To create a PVFS2 ``file'', there are actually three things that have to happen. A metafile must be created to hold attributes. A collection of datafiles must be created to hold the data. A dirent in the parent directory must be created to add the file into the name space.

There are a bunch of options for implementing this correctly:

In the first four schemes, the clients are totally responsible for creating all the components of a PVFS2 file.

In the dirent first scheme, the dirent is created as the first step. Following this the other objects are allocated and filled in. The advantage of this approach is that clients that lose the race to create the file will do so on the first step (as opposed to the dirent last case, described below). This means that the minimum amount of redundant work occurs. However, the dirent can't even have a valid handle in it if it is created first, meaning that the dirent will have to be modified a second time by the creator to fill in the right value (once the metafile is allocated). This leaves a window of time during which the dirent exists but refers to a file that has no attributes and cannot be read.

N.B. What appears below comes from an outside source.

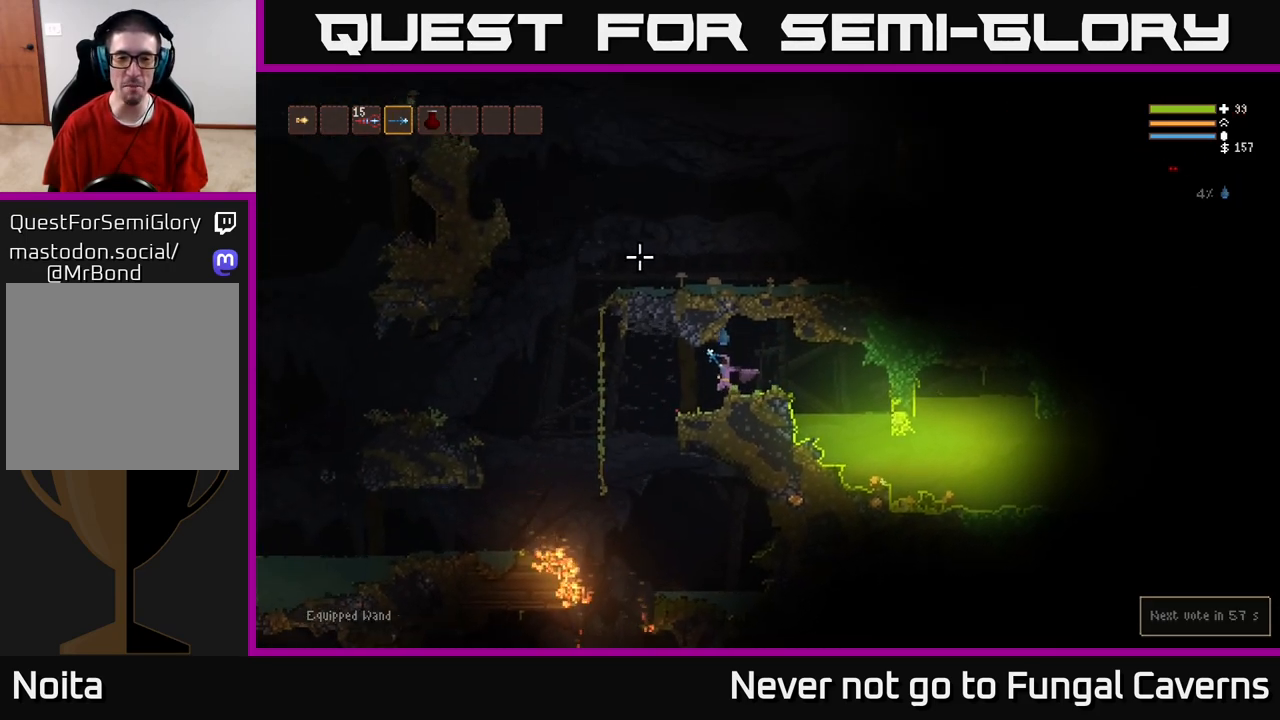
{"buttons": [], "left_stick": "left", "right_stick": "up-left", "events": [[317, "L2", "down"], [433, "L2", "up"]]}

In the dirent second scheme, clients first allocate a metafile with parameters indicating that it isn't complete, then allocate the dirent. This means that losing clients will all allocate a metafile (and then have to free it). However, it also provides a valid set of attributes that could be seen during the window of time that the file is being created. Datafiles would be allocated last, meaning that the client would have to modify the distribution information in the metafile after it has been added into the namespace; however, a valid handle would already exist in the name space, resulting in a cleaner client-side mechanism for updating the distribution information once it is filled in. Clients attempting to read/write a file with cached distribution information that isn't filled in will necessarily need to update their cache and potentially wait for this to finish.

In the dirent last scheme clients first allocate datafiles, then the metafile (filling in the distribution information), then finally fill in the dirent. This scheme has the benefit of at all times providing a consistent, complete name space. It has the drawback of a lot of work on the client side for the losers to ``undo'' all the allocation that they performed before failing to obtain the dirent.

The hash to metafile scheme relies on the use of the vesta-like hashing scheme for directly finding metafiles. This scheme is listed here just to keep it in mind; we don't expect to use the hashing scheme at this time. In this scheme the metafile is created first. Since all clients will hash to the same server, and a path name is associated with the metafile (in this scheme), the server would allow only one metafile to be created. After this the winner could allocate datafiles and finally create the dirent. It's not a bad scheme, but we're not doing the hashing right now because of costs in other operations.

In the last scheme server communication is used to coordinate creation of all the objects that make up a file. The server holding the directory is told to create the PVFS file. It creates the metafile and datafiles before adding the dirent. The server scheduler can ensure that only one create completes.

We will implement the dirent second scheme.